The purpose of this journal is to provide a venue for UNH students to publish and share their work with the university community and the general public. As a discipline, anthropology has numerous subfields, including archaeology, medical anthropology, applied anthropology, socio-cultural anthropology, visual anthropology, and socio-linguistics, among others. We encourage submissions from all subfields, but will also consider interdisciplinary work.
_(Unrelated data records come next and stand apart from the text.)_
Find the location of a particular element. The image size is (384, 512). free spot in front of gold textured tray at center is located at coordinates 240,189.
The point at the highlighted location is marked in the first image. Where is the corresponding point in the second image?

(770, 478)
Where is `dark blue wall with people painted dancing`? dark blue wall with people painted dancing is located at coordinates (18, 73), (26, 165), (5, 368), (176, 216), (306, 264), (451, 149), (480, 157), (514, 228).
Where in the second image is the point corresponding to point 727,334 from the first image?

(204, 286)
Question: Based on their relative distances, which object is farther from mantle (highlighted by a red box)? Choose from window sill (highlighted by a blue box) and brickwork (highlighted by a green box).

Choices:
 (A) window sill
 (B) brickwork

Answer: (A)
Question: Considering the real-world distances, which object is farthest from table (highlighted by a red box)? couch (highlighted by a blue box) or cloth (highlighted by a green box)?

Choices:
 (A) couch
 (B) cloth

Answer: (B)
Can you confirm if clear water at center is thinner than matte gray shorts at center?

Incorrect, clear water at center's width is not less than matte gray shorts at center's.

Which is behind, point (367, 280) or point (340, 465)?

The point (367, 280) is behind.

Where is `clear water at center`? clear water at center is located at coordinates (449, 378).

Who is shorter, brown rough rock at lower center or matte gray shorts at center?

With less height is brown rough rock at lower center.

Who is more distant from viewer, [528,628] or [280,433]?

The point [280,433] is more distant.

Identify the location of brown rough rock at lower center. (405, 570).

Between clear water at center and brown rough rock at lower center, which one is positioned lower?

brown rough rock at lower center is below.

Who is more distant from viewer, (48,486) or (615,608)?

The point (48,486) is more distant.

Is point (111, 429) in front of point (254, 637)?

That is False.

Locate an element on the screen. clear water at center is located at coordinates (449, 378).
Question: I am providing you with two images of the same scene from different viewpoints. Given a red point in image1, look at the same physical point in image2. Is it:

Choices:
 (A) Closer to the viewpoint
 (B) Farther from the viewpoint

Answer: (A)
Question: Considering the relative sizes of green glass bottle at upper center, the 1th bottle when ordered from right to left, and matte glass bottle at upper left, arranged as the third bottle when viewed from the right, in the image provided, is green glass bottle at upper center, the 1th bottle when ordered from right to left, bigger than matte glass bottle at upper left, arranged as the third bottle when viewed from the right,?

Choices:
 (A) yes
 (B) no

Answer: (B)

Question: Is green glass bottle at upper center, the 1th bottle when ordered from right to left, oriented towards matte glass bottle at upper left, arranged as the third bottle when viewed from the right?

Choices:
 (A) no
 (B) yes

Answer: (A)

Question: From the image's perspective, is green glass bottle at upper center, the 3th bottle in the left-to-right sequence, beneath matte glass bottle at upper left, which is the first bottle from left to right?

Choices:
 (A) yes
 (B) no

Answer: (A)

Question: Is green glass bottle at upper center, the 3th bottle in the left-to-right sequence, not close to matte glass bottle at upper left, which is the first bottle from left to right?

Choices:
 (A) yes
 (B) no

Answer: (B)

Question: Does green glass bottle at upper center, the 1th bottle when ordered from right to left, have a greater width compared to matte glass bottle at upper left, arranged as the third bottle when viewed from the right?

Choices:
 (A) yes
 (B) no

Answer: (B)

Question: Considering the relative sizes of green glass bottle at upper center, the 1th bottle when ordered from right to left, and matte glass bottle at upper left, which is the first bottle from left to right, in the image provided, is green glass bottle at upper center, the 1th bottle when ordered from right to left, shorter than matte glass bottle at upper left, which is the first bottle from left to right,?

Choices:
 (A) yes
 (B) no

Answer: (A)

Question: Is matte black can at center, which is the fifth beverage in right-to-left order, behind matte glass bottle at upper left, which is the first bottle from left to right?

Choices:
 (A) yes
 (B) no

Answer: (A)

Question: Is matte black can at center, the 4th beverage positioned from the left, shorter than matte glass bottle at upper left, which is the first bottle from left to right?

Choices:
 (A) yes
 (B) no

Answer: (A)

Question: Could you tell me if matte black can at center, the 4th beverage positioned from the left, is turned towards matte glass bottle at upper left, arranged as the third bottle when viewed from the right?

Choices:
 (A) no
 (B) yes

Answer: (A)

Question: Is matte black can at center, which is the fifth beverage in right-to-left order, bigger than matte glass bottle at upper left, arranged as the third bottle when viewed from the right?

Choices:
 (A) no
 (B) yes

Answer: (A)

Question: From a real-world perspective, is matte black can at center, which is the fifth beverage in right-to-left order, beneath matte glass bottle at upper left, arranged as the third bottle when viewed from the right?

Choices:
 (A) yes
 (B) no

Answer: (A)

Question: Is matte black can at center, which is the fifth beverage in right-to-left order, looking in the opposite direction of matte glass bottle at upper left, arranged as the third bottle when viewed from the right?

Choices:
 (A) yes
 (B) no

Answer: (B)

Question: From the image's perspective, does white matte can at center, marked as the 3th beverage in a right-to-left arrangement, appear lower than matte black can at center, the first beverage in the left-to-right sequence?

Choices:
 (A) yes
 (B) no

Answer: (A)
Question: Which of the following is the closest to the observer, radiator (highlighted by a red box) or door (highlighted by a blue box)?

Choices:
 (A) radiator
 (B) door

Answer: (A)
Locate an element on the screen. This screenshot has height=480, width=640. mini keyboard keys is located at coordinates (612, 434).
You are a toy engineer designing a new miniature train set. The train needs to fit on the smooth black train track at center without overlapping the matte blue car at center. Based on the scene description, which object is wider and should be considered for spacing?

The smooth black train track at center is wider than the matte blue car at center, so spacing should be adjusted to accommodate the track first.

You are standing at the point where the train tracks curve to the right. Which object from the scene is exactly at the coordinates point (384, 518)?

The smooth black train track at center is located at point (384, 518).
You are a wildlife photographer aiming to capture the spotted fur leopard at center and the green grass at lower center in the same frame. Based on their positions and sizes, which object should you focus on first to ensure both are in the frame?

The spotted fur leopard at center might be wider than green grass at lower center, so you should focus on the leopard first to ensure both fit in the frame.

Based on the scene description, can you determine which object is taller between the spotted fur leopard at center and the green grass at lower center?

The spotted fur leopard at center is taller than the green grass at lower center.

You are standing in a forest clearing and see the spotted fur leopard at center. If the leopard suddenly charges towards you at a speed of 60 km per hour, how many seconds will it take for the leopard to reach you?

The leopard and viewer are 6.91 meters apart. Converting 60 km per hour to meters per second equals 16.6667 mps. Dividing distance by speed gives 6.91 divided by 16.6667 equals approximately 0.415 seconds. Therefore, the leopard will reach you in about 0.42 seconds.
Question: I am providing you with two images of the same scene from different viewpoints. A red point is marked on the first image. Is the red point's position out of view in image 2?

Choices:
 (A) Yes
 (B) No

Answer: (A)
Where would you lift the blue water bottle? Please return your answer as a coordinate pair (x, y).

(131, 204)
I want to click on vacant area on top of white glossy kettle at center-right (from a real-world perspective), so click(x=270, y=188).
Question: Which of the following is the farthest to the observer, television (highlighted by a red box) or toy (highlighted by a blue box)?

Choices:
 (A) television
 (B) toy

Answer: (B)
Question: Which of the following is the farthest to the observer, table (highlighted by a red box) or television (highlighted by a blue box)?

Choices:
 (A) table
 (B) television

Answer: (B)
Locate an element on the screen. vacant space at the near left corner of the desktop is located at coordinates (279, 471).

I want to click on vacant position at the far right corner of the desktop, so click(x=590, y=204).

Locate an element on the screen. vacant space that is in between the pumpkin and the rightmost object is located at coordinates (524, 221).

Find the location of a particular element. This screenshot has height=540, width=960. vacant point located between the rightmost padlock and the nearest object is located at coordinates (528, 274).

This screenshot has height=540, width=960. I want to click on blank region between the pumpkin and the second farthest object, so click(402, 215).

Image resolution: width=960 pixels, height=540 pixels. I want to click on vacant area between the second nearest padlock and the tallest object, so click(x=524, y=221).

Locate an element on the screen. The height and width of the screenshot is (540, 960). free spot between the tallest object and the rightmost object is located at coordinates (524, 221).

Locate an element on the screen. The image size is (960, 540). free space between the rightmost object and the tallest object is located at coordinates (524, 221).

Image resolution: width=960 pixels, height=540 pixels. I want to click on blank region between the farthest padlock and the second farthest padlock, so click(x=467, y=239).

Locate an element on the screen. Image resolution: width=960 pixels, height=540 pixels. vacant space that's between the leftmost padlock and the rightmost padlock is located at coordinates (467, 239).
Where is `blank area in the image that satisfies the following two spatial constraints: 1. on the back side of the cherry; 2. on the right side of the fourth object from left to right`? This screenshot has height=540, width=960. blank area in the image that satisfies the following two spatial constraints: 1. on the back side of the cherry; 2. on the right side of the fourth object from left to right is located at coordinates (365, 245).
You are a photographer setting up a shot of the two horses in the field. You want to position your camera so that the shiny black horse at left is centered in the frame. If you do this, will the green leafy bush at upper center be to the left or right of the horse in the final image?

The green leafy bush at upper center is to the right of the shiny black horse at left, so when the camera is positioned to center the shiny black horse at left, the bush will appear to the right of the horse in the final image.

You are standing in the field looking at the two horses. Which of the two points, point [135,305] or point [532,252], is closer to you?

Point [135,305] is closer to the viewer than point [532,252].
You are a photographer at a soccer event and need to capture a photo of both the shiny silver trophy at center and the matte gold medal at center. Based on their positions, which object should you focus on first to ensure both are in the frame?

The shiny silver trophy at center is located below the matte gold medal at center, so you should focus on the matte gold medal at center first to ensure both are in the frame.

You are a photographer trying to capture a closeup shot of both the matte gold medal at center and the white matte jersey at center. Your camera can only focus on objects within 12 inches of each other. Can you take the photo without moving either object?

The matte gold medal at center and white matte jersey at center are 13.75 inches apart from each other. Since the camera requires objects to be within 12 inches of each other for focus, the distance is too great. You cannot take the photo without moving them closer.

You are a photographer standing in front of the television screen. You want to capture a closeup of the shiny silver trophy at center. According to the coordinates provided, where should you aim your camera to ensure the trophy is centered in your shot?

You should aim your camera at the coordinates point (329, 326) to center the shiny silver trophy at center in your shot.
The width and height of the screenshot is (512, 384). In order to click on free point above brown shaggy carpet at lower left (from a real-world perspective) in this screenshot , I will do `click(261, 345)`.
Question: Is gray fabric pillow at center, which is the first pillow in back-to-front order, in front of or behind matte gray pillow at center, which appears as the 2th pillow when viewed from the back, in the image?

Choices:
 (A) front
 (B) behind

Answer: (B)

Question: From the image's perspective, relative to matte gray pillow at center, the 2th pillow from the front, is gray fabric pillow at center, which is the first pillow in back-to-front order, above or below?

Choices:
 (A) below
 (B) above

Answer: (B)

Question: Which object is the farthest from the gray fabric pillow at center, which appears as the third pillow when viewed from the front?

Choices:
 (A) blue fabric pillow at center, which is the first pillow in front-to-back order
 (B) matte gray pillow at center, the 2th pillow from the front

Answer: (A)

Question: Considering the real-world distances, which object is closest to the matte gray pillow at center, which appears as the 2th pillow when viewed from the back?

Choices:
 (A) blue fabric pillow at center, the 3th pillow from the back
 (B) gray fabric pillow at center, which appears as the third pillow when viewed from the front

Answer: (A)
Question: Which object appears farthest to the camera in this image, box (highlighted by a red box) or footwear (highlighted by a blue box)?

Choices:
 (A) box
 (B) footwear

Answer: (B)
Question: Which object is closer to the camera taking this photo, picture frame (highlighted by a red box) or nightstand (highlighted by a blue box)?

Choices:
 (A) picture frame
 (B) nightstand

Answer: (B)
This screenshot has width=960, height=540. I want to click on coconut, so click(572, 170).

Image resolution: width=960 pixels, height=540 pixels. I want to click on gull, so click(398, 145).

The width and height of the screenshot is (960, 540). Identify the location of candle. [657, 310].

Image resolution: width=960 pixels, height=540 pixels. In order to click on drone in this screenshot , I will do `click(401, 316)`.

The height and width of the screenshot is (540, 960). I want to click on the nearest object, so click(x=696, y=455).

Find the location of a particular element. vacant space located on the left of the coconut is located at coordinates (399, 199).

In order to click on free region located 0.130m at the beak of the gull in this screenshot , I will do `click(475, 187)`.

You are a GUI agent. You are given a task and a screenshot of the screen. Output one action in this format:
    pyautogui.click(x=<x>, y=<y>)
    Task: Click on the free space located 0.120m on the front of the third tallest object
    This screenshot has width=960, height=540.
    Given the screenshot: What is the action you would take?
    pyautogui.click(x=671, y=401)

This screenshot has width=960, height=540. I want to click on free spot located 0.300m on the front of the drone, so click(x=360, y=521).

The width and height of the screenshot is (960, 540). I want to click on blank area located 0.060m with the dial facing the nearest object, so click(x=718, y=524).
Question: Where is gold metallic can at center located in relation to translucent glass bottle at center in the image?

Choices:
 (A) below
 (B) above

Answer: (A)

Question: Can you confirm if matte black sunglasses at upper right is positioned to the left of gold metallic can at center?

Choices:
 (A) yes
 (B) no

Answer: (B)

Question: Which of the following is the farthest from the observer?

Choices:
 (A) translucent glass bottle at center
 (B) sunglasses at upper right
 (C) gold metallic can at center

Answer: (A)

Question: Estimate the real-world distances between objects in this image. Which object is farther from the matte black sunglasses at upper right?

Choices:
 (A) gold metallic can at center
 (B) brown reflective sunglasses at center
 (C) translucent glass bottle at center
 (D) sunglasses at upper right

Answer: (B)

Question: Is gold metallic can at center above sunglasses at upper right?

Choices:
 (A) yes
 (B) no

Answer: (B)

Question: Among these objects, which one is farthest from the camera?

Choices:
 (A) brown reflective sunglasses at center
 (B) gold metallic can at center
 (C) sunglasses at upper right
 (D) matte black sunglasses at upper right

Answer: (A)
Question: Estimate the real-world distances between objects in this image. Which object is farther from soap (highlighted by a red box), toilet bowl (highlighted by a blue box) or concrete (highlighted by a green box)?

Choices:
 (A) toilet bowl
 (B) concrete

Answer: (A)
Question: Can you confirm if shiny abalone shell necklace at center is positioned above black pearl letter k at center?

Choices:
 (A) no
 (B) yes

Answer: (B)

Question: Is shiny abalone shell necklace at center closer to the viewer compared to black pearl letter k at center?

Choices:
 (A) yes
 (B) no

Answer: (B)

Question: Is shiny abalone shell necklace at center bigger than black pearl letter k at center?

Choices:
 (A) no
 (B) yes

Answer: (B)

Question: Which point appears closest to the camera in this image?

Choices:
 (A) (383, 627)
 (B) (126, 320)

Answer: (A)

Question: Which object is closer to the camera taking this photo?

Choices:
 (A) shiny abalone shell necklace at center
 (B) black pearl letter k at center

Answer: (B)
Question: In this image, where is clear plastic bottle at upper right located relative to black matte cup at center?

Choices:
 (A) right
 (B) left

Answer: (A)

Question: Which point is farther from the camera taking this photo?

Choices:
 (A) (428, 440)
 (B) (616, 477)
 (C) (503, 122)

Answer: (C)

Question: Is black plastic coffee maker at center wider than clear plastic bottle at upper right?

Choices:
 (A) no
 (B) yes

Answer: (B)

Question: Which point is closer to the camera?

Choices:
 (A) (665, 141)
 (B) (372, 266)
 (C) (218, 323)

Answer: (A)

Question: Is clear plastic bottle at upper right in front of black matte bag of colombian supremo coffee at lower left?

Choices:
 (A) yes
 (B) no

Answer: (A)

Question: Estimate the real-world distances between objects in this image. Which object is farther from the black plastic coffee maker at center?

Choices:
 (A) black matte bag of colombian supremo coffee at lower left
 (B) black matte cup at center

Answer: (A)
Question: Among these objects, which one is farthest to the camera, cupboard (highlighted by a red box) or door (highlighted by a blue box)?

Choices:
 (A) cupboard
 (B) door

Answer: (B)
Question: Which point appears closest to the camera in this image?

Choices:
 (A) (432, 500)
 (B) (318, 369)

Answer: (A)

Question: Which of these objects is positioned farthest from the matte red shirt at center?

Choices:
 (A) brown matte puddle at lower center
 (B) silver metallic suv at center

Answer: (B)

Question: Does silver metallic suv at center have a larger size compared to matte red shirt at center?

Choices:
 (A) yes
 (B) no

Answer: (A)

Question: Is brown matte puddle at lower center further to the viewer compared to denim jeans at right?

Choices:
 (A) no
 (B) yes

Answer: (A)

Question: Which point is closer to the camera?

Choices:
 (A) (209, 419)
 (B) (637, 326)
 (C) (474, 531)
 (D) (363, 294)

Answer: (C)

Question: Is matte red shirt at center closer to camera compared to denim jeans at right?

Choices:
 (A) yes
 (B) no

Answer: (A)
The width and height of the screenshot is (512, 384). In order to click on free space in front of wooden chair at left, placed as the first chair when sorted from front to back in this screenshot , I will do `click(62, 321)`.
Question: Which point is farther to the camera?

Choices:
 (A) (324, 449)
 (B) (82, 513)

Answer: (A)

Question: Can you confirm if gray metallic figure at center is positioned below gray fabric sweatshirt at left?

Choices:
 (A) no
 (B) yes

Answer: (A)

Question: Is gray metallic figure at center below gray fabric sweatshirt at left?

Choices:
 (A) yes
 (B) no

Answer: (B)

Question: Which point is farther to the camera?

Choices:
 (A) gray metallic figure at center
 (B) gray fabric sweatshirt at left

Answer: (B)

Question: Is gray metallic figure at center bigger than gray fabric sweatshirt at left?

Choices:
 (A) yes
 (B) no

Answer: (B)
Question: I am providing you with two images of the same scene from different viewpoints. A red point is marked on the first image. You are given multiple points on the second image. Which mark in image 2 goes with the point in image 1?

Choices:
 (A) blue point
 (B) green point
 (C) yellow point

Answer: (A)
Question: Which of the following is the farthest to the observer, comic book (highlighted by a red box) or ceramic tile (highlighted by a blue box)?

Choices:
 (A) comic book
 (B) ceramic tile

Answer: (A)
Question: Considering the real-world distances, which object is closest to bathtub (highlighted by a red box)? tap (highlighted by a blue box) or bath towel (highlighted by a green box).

We hope that this journal is a venue where students also can receive constructive feedback on their projects, exchange ideas, and share innovative approaches, techniques, study areas, and media for doing, producing, and representing anthropological projects. This is not a peer-reviewed journal. The editorial board rotates annually and consists of two anthropologists, ideally representing different subfields (e.g., a socio-cultural anthropologist and an archaeologist).
Current Issue: Spring 2018
In this, the seventh issue of Spectrum, three things converged: my editorship, the fact that I was asked to teach a class on death and death rituals, and the 200-year anniversary of the initial publication of Mary Shelley’s Frankenstein. This convergence ultimately created the main theme of this issue, death and the body, while still asking the ultimate question of anthropology. The ultimate question of anthropology, the driving force behind our work, is the question of what it means to be human.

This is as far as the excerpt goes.